CIRCLE

If you are like me, you weren’t taught anything about how to utilize the government that controls and influences every area of your life. That’s not our fault, some of those in government want to keep all the power for themselves and their kids, while many of us don’t want to put the time and effort into learning how to govern locally and nationally. Then we cry when the government, and our tax dollars, are used in ways that benefit the elite.

Can someone please google the Center for Information and Research on Civic Learning and Engagement at Tufts University?

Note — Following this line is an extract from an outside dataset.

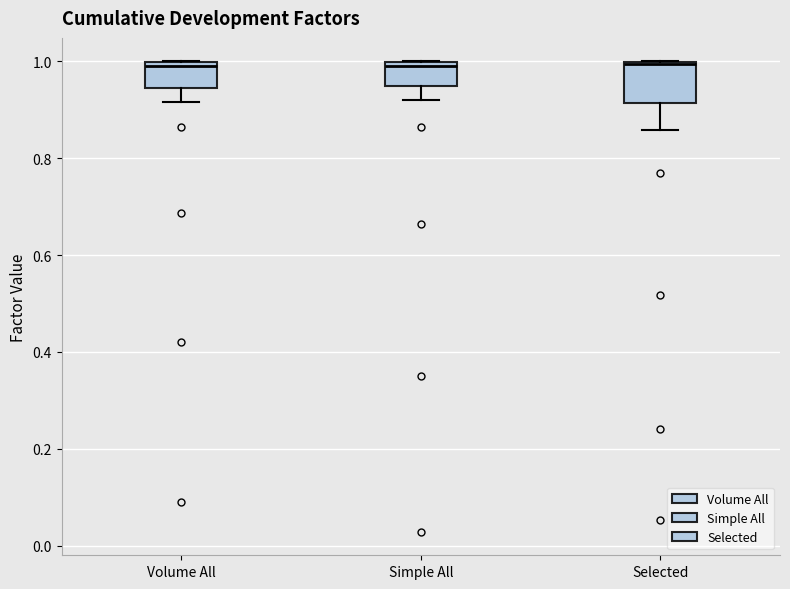

Comparing the boxes themselves (not the whiskers), which one is the tallest?

Selected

Share it and use what you find!

“CONVERSATIONS ABOUT GOVERNMENT AREN’T REALLY A PRIORITY IN A LOT OF SCHOOLS ACROSS THE COUNTRY.”

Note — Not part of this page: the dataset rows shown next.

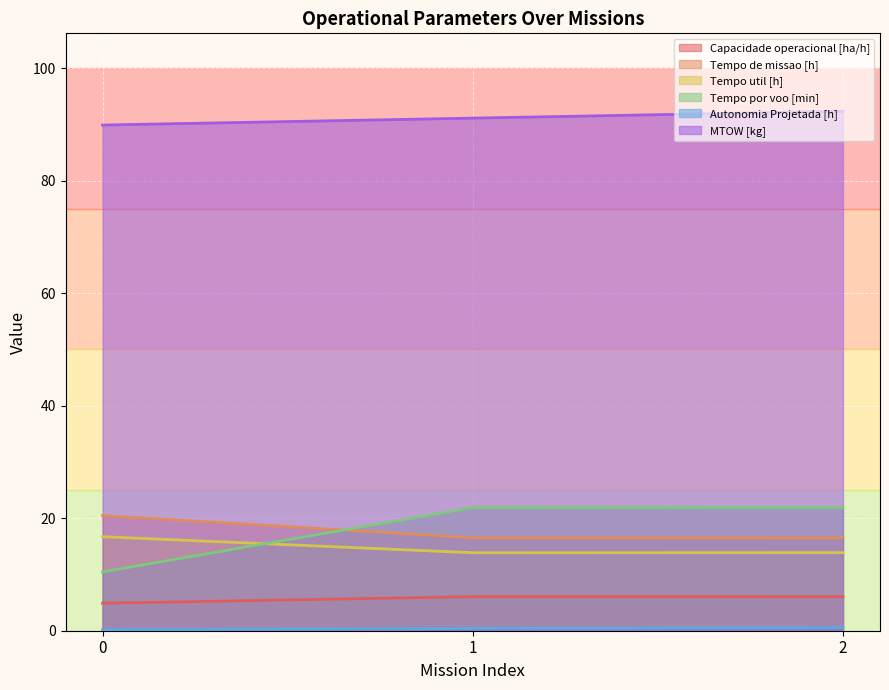

Reading left to right, list all the values displayed in this chart.

Capacidade operacional [ha/h]: 0=4.9	1=6.1	2=6.0
Tempo de missao [h]: 0=20.5	1=16.5	2=16.5
Tempo util [h]: 0=16.7	1=13.9	2=13.9
Tempo por voo [min]: 0=10.4	1=21.9	2=21.9
Autonomia Projetada [h]: 0=0.2	1=0.4	2=0.6
MTOW [kg]: 0=89.9	1=91.1	2=92.3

That’s according to Kei Kawashima-Ginsberg, director of the Center for Information and Research on Civic Learning and Engagement at Tufts University. “One of the things about civic education that’s challenging is that we neglected it for the past three decades or so for sure,” she says.

A 2021 report funded by the National Endowment for the Humanities and the U.S. Department of Education estimated that the federal government spends about $50 per student per year on studies related to science and math, but only five cents on civics.

“That’s a problem,” Kawashima-Ginsberg says, “because not only does civics education teach students how the government is supposed to function, it also teaches students how to disagree with one another in a productive way.”